◆ Document segment ◆
:::::

There is no simple way to summarize the outcome of step 6, so the output of ipyrad -p params-iptest -r and the content of the ``./iptest_consens/s6_cluster_stats.txt`` stats file are uniquely uninteresting.

### Step 7: Filter and write output files

The final step is to filter the data and write output files in many convenient file formats. First we apply filters for maximum number of indels per locus, max heterozygosity per locus, max number of snps per locus, and minimum number of samples per locus. All these filters are configurable in the params file and you are encouraged to explore different settings, but the defaults are quite good and quite conservative.

:::::

◆ Entries provided ◆
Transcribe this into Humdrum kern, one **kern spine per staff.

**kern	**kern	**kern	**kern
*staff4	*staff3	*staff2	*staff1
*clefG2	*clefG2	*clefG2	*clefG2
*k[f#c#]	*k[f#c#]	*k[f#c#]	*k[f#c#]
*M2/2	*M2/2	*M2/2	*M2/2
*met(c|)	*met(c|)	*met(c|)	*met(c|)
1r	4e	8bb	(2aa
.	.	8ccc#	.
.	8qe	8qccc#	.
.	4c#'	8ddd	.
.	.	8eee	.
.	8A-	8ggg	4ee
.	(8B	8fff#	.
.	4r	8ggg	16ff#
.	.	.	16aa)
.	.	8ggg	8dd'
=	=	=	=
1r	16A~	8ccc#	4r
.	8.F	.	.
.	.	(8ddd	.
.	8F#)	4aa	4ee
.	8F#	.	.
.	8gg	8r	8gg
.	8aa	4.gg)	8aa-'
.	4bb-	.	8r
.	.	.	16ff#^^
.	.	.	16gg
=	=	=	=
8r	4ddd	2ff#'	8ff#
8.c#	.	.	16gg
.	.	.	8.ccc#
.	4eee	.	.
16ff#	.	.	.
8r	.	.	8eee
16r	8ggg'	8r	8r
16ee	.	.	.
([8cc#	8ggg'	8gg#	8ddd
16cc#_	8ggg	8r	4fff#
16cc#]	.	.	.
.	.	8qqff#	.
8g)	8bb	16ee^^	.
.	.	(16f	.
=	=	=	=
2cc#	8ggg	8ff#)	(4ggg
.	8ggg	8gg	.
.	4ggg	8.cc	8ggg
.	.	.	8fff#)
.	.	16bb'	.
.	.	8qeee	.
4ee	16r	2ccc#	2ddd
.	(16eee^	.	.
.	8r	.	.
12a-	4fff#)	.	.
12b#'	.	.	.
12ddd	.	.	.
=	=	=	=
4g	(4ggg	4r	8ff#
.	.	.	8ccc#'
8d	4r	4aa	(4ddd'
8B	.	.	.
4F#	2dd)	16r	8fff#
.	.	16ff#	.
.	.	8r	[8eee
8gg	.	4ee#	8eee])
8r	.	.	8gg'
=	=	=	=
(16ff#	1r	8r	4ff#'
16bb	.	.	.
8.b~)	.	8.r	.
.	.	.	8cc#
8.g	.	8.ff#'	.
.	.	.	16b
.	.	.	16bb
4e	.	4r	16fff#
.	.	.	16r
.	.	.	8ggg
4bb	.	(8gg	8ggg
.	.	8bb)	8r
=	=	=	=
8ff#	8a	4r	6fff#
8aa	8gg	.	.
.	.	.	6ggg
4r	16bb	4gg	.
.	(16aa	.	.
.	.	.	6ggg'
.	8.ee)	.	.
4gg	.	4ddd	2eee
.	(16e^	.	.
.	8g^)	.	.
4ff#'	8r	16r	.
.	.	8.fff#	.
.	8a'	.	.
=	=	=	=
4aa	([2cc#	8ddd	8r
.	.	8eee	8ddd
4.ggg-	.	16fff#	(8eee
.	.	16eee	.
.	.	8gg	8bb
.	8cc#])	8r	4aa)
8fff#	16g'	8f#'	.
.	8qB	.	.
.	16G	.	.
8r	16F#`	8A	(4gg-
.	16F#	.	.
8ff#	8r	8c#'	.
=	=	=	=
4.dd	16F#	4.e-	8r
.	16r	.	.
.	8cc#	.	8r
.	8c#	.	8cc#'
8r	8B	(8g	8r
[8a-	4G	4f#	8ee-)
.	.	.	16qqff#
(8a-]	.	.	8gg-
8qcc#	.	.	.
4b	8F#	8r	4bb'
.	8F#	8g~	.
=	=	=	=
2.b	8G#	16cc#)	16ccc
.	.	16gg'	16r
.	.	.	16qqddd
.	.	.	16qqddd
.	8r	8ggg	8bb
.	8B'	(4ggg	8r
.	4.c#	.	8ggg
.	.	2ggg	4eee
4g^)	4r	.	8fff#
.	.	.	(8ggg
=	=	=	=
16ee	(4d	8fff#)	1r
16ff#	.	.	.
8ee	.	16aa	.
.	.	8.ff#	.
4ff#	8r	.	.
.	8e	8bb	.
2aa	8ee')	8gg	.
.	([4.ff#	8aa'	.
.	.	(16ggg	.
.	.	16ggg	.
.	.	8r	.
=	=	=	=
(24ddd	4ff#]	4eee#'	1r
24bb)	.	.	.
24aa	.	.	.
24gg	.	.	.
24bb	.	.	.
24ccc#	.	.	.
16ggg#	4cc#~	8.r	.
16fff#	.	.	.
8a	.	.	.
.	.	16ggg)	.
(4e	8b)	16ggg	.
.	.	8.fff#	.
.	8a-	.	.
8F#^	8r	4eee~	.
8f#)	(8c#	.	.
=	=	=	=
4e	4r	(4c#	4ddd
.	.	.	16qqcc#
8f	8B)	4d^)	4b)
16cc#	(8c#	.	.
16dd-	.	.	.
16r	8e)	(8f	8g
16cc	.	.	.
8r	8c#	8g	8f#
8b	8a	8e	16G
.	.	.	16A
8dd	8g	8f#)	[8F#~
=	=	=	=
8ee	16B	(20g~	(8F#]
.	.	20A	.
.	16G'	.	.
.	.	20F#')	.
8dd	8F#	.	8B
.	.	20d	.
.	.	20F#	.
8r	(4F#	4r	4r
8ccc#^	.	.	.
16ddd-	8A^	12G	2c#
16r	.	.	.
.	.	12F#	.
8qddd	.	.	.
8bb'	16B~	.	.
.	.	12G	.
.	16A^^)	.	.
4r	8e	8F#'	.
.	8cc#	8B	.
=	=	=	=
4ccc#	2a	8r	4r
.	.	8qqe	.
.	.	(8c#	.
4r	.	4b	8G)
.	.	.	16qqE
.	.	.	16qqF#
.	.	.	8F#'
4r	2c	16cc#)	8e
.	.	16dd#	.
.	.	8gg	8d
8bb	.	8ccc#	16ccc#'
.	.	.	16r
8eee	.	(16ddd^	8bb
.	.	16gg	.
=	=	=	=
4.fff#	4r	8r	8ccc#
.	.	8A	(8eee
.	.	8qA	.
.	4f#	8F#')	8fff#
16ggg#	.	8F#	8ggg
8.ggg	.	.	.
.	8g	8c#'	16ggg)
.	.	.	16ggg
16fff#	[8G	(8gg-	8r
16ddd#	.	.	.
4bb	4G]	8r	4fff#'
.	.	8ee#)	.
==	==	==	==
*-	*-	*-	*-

:::::

◆ Set tasks ◆
a: Return the portion of the ipyrad excerpt between "There is no" and "are uniquely uninteresting.", inclusive.
b: Carry the ipyrad excerpt forward from its final sentence.
The records have no role here.

◆ Per-task outputs ◆
a:
There is no simple way to summarize the outcome of step 6, so the output of ipyrad -p params-iptest -r and the content of the ``./iptest_consens/s6_cluster_stats.txt`` stats file are uniquely uninteresting.

b:
In [44]:
!ipyrad -p params-iptest.txt -s 7


 -------------------------------------------------------------
  ipyrad [v.0.6.20]
  Interactive assembly and analysis of RAD-seq data
 -------------------------------------------------------------
  loading Assembly: iptest
  from saved path: /mnt/hgfs/SHARED_FOLDER/Learn_iPyrad/iptest.json
  host compute node: [1 cores] on ubuntu

  Step 7: Filter and write output files for 12 Samples
  [####################] 100%  filtering loci        | 0:00:04  
  [####################] 100%  building loci/stats   | 0:00:00  
  [####################] 100%  building vcf file     | 0:00:03  
  [####################] 100%  writing vcf file      | 0:00:00  
  [####################] 100%  building arrays       | 0:00:00  
  [####################] 100%  writing outfiles      | 0:00:00  
  Outfiles written to: /mnt/hgfs/SHARED_FOLDER/Learn_iPyrad/iptest_outfiles



A new directory is created called iptest_outfiles. This directory contains all the output files specified in the params file. The default is to create all supported output files which include PHYLIP(.phy), NEXUS(.nex), EIGENSTRAT’s genotype format(.geno), STRUCTURE(.str), as well as many others. Explore some of these files below.

### Final stats file

The final stats output file contains a large number of statistics telling you why some loci were filtered from the data set, how many loci were recovered per sample, how many loci were shared among some number of samples, and how much variation is present in the data. Check out the results file. (Unclear from the tutorial how to access the stats file... going to poke around in the directories.

In [47]:
# ha, I found it!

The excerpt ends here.